Okuma Metni:
------------------------------------
Logo

1. Hukuk Dairesi2022/6061 E. 2023/2377 K.

Yapay Zeka Özeti

Uyuşmazlık: Vekilin vekaletname ile yaptığı satış işleminin vekalet görevinin kötüye kullanılması olup olmadığı ve sonradan yapılan devir işlemlerinde iyiniyetin bulunup bulunmadığına ilişkin uyuşmazlık.

Gerekçe ve Sonuç: Vekilin vekalet görevinin kötüye kullanıldığı, taşınmazların gerçek değeri ile satış bedeli arasında fahiş fark bulunduğu ve ödemelerin belgelendirilemediği, davalının vekille çıkar birliği içinde olduğu hususları göz önünde bulundurularak son kayıt malikinin iyiniyetli olup olmadığına dair araştırmanın yapılmamış olması nedeniyle, yerel mahkeme kararının bozulmasına karar verilmiştir.

Karar Metni

"İçtihat Metni"

MAHKEMESİ : ... Bölge Adliye Mahkemesi 1. Hukuk Dairesi

Taraflar arasındaki tapu iptali ve tescil, olmazsa tazminat davasından dolayı yapılan yargılama sonunda İlk Derece Mahkemesince tapu iptali ve tescil isteğinin reddine, tazminat isteğinin kabulüne karar verilmiştir.

Kararın davacı vekili tarafından istinaf edilmesi üzerine, Bölge Adliye Mahkemesi tarafından yapılan inceleme sonucunda; başvurunun kabulü ile İlk Derece Mahkemesi kararının kaldırılmasına yeniden tapu iptali ve tescil isteğinin reddine, tazminat isteğinin kabulüne karar verilmiştir.
------------------------------------
Sunulan Veriler:
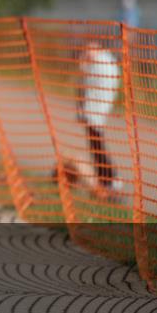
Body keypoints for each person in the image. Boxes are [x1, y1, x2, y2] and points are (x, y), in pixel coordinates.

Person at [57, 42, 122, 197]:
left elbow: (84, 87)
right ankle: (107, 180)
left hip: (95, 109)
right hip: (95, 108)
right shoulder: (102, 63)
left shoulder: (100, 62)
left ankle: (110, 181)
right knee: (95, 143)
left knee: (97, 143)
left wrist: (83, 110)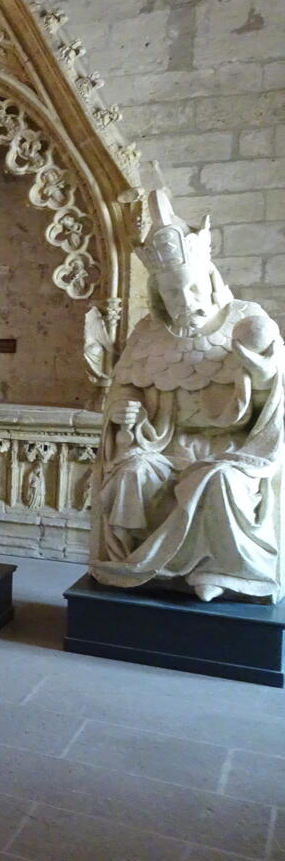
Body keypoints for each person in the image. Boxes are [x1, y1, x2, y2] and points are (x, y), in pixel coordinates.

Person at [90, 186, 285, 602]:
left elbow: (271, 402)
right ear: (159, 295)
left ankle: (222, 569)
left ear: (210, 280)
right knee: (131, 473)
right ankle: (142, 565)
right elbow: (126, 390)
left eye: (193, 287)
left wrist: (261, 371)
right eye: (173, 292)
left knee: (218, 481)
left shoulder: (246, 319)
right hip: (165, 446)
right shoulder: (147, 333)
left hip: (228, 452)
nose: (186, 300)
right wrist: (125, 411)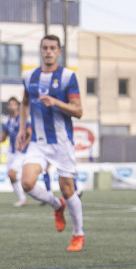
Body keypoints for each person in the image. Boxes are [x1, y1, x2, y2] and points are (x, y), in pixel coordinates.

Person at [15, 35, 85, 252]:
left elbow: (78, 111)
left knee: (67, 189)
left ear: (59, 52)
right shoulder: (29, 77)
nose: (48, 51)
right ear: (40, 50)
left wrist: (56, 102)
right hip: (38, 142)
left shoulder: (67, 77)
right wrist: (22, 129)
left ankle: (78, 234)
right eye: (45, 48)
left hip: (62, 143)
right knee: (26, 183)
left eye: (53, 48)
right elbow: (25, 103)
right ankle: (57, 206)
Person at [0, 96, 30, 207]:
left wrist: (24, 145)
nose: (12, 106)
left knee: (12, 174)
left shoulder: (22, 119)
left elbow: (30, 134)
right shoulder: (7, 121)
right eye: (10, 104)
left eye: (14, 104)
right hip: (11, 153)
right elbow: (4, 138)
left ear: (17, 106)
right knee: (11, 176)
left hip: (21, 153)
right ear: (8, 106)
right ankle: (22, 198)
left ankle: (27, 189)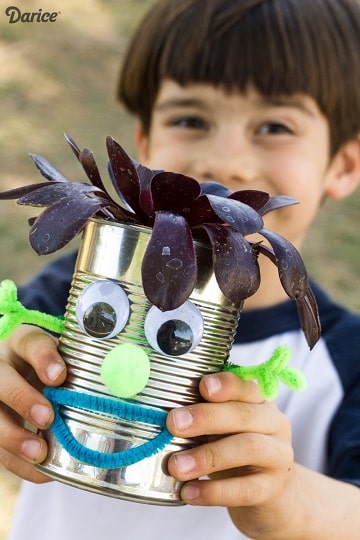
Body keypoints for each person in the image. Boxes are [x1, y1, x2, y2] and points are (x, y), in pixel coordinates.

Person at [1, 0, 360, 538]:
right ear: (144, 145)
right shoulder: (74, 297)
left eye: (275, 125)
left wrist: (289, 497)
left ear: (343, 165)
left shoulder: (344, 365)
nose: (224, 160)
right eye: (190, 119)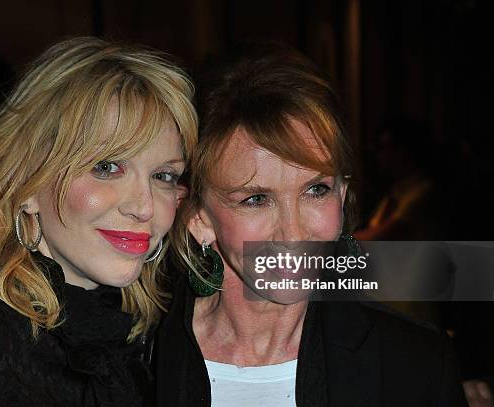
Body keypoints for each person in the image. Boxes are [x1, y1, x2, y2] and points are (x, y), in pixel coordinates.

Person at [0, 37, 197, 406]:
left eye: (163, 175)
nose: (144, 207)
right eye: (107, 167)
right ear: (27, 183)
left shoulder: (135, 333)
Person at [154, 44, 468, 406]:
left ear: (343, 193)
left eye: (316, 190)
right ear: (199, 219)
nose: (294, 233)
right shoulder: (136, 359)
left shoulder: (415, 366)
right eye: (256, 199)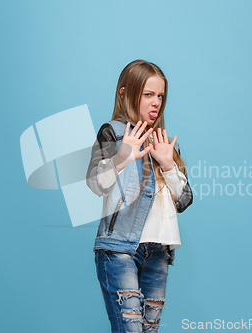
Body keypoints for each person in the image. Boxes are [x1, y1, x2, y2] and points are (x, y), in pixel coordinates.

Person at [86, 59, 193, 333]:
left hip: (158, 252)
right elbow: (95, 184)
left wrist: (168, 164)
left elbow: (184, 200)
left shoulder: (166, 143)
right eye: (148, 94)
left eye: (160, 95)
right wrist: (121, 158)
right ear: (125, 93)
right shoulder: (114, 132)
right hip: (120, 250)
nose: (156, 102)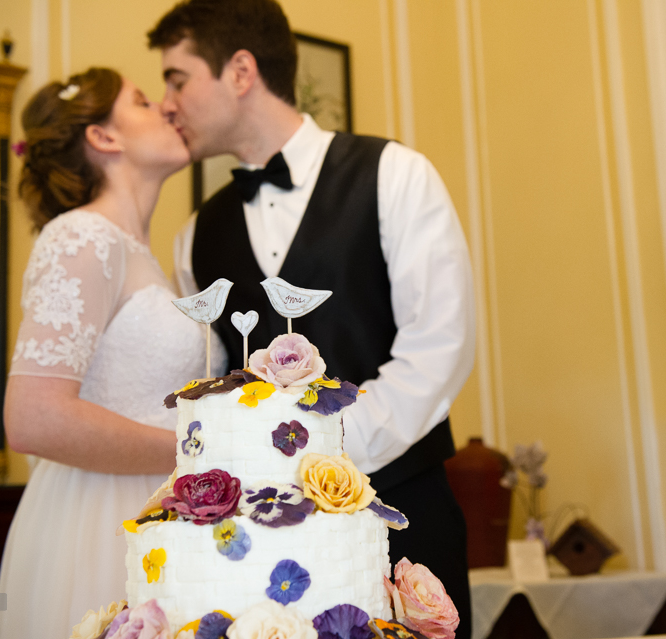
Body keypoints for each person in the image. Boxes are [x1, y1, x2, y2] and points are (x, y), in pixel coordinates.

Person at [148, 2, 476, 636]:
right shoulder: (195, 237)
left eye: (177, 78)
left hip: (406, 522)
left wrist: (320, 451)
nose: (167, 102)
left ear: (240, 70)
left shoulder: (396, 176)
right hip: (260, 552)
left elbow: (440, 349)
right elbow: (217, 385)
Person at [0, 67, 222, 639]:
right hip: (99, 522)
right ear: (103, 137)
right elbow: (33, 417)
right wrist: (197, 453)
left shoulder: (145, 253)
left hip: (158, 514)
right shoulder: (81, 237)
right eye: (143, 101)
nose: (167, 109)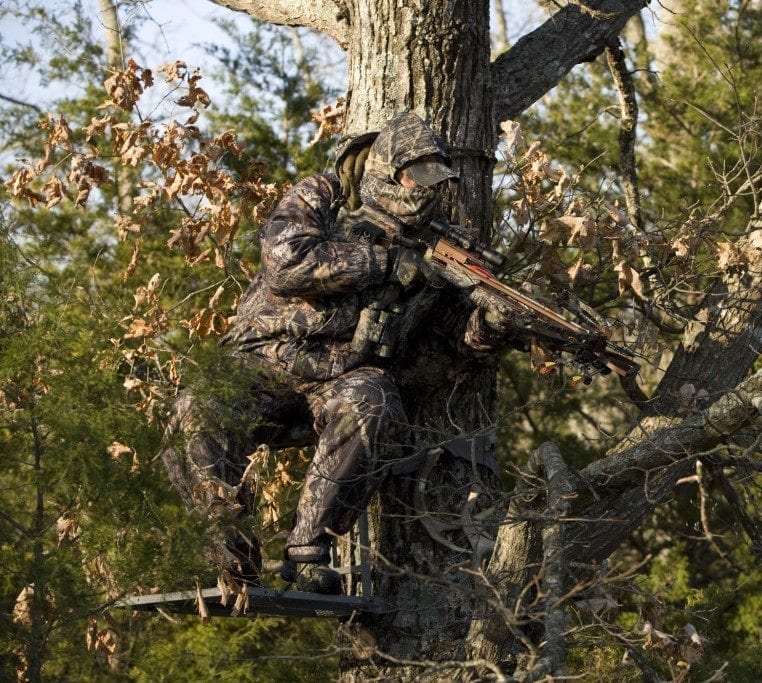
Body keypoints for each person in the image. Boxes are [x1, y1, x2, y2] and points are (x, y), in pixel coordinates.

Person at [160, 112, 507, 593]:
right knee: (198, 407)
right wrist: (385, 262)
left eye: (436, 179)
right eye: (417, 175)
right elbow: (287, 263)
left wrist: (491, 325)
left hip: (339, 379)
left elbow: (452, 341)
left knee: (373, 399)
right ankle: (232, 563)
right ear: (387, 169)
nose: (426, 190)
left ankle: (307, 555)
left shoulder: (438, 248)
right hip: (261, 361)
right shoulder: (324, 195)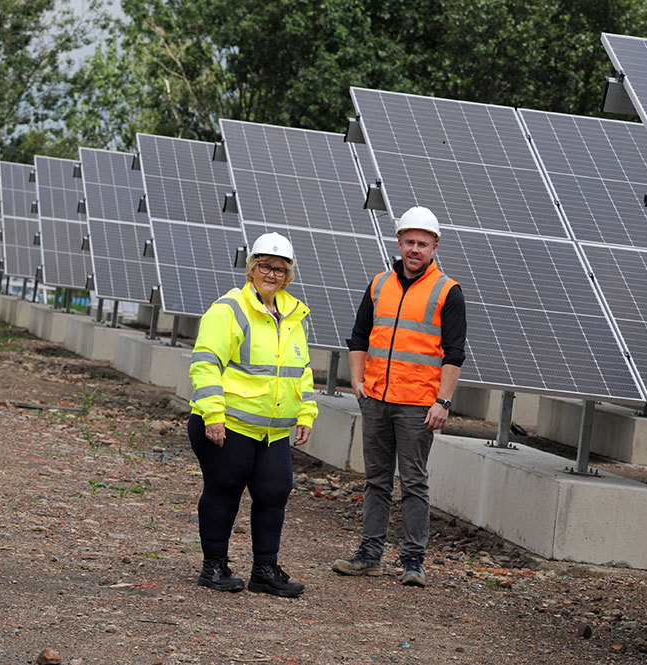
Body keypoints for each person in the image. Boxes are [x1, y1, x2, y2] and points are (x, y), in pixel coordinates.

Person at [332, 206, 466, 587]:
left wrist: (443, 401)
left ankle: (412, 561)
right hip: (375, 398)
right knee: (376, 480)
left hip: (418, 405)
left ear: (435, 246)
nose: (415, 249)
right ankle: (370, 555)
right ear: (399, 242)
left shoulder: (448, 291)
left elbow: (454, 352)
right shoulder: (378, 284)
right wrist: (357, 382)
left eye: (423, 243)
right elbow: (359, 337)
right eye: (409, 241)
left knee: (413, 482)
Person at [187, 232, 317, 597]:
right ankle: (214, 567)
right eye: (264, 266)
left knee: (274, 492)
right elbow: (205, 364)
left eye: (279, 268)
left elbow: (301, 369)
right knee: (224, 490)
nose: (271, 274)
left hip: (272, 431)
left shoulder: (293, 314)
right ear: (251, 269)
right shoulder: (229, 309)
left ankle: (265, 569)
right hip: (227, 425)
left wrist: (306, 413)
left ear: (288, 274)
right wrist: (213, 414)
------------------------------------
Çalışma Maddesi:
Okuma metninde "Yapay Zeka Özeti" sözcüklerinden başlayıp aşağıda "bozulmasına karar verilmiştir." sözcüklerine kadar uzanan bölümü, "vekalet görevinin" ifadesinin yerine "temsil yetkisinin" koyarak yeniden yazın.

Alıştırma Yanıtı:
Yapay Zeka Özeti

Uyuşmazlık: Vekilin vekaletname ile yaptığı satış işleminin temsil yetkisinin kötüye kullanılması olup olmadığı ve sonradan yapılan devir işlemlerinde iyiniyetin bulunup bulunmadığına ilişkin uyuşmazlık.

Gerekçe ve Sonuç: Vekilin temsil yetkisinin kötüye kullanıldığı, taşınmazların gerçek değeri ile satış bedeli arasında fahiş fark bulunduğu ve ödemelerin belgelendirilemediği, davalının vekille çıkar birliği içinde olduğu hususları göz önünde bulundurularak son kayıt malikinin iyiniyetli olup olmadığına dair araştırmanın yapılmamış olması nedeniyle, yerel mahkeme kararının bozulmasına karar verilmiştir.